ACTION ITEM — Below are some records. Return exactly the lines from the one with "Erik McGregor is a New York City based" to the one with "artist, photographer and activist.", and nothing else.

[DATA PROVIDED]

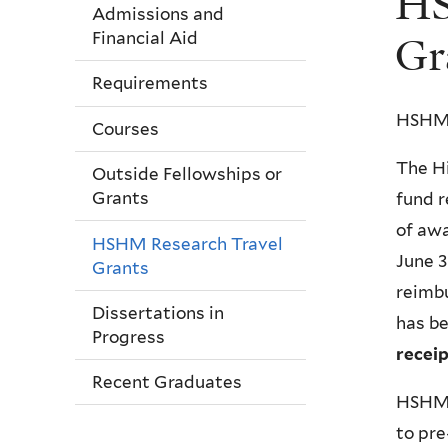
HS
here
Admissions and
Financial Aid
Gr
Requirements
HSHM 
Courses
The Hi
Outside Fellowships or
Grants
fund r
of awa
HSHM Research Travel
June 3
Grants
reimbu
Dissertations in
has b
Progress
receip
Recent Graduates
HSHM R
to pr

[/DATA PROVIDED]
[DATA PROVIDED]

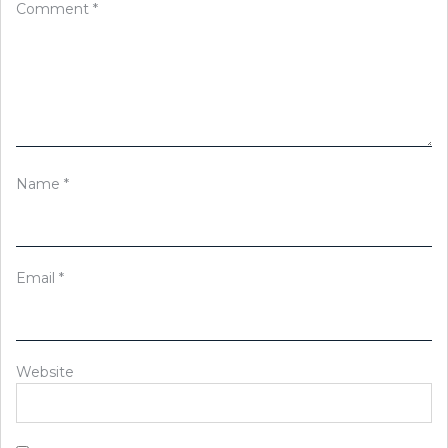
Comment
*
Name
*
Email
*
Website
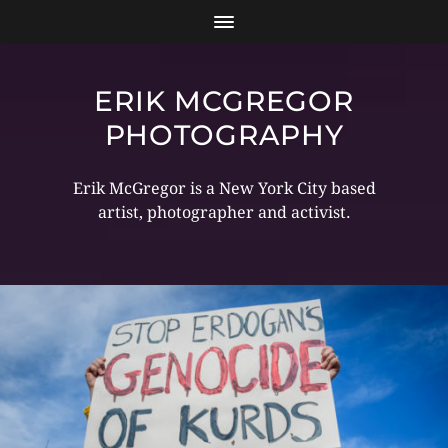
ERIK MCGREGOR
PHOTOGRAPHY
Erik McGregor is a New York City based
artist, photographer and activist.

[/DATA PROVIDED]

EXERCISE ANSWER —
Erik McGregor is a New York City based
artist, photographer and activist.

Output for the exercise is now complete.